Saya ingat ketika masih kelas 3 SMA di Pontianak saya mendapat ranking 2 di kelas. Saya bangga sekali dengan prestasi tersebut karena saya adalah murid baru di sekolah itu. Tetapi ketika raport saya berikan kepada ayah saya, diluar harapan, Beliau tidak mengomentari prestasi, malah berkomentar mengenai ”kekurangan” saya, "Wah nilai pelajaran bahasanya cuma 7 ya Rif?". Prestasi menjadi juara 2 dikelas tidak diperhatikan.
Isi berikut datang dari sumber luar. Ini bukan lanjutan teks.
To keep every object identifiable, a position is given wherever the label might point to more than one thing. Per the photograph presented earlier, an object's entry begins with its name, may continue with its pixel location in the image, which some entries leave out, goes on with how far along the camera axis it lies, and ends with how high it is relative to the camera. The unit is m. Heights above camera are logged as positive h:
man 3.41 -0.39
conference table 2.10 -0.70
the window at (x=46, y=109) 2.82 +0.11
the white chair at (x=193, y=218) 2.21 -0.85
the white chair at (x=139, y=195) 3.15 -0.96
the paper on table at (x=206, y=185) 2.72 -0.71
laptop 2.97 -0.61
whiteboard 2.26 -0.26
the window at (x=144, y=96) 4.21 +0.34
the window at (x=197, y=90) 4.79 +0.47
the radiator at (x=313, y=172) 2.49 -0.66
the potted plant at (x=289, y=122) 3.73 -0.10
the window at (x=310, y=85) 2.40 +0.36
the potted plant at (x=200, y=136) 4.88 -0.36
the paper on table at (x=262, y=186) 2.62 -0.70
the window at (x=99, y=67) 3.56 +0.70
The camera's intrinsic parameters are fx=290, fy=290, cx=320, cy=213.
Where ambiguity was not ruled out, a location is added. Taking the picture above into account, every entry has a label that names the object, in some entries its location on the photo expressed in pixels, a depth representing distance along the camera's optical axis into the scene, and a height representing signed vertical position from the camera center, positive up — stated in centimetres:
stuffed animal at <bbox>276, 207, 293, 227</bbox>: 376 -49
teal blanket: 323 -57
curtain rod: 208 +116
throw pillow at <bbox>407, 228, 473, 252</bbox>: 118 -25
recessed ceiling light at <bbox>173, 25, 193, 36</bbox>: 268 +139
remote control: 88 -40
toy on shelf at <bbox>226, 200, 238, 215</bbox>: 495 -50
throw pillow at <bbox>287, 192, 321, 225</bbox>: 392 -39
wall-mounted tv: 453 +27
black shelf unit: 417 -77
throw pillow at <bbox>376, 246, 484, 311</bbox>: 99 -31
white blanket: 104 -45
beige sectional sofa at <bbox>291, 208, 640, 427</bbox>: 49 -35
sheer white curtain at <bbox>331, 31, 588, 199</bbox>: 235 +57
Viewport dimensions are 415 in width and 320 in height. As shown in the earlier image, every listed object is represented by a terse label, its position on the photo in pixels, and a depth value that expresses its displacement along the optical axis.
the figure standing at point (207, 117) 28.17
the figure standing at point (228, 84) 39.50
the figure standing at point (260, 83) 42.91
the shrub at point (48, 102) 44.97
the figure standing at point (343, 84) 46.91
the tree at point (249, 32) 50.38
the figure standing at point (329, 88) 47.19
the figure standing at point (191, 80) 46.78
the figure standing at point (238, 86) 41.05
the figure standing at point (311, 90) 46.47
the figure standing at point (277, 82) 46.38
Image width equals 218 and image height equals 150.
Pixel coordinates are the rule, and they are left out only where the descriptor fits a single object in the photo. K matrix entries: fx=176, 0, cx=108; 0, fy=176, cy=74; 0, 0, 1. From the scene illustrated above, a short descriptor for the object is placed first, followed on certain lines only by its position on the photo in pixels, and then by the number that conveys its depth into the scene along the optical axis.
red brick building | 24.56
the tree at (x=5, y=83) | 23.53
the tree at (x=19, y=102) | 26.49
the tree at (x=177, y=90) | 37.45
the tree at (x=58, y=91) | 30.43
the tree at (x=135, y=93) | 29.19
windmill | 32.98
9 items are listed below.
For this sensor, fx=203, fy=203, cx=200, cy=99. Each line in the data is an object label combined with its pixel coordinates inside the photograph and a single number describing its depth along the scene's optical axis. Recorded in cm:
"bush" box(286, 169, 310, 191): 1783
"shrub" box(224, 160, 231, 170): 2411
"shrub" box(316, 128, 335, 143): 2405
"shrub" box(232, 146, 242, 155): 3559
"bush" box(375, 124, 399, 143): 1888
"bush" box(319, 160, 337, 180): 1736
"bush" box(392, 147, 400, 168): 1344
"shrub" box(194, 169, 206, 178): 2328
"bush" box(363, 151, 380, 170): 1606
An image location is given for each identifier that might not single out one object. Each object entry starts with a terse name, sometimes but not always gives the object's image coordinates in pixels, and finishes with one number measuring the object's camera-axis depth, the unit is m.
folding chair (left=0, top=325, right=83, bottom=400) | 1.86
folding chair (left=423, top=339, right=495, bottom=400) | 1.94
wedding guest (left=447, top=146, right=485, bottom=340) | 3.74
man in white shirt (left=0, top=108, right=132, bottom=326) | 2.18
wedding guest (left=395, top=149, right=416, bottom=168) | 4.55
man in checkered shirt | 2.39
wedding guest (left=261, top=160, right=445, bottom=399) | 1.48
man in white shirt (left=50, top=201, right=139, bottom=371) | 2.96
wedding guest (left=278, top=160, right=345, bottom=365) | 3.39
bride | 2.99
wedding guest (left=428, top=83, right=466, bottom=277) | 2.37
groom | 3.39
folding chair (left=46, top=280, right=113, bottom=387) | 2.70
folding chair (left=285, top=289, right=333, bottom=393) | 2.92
Mungkin tujuan Ayah saya baik. Dan saya yakin bahwa Beliau sebenarnya ingin memberikan dorongan agar tak mudah puas dan mau terus maju, hanya saja, setiap orang juga membutuhkan pujian atas apa yang telah diraihnya. Sayangnya, kebiasaan bahwa kita tidak pernah dipuji lantas membuat kita seringkali menjadi sulit untuk memuji orang lain.

Untuk bisa memberikan pujian yang tulus tidaklah mudah, dibutuhkan kedewasaan secara emosi, karena pada saat memberikan pujian, sepintas lalu tampak bahwa gengsi kita harus diturunkan untuk mengakui kelebihan dan kehebatan orang lain. Seakan-akan kita harus merelakan sesuatu untuk bisa memberikan pujian yang membuat orang lain senang dan bahagia. Sayangnya, hal-hal tersebut di atas itulah yang sering kali menjadi alasan mengapa kita sulit memberikan pujian. Kita sering kali menunda pemberian pujian dan penghargaan kita dengan alasan-alasan konyol seperti “Nanti orangnya tambah GR dong!” atau “Nanti dia malah akan semakin sombong” atau juga “Entar dikira menjilat lagi!”. Dan karena itulah kita menunda pujian kita.

Pujian yang tulus merupakan penjelmaan Tuhan Yang Maha Pengasih Lagi Maha Penyayang. Maka, ia mengandung energi positif yang amat dahsyat. Pujian memang mengandung energi yang bisa mencerahkan, memotivasi, membuat orang bahagia dan bersyukur. Yang lebih penting, akan membuat orang merasa di’manusia’kan.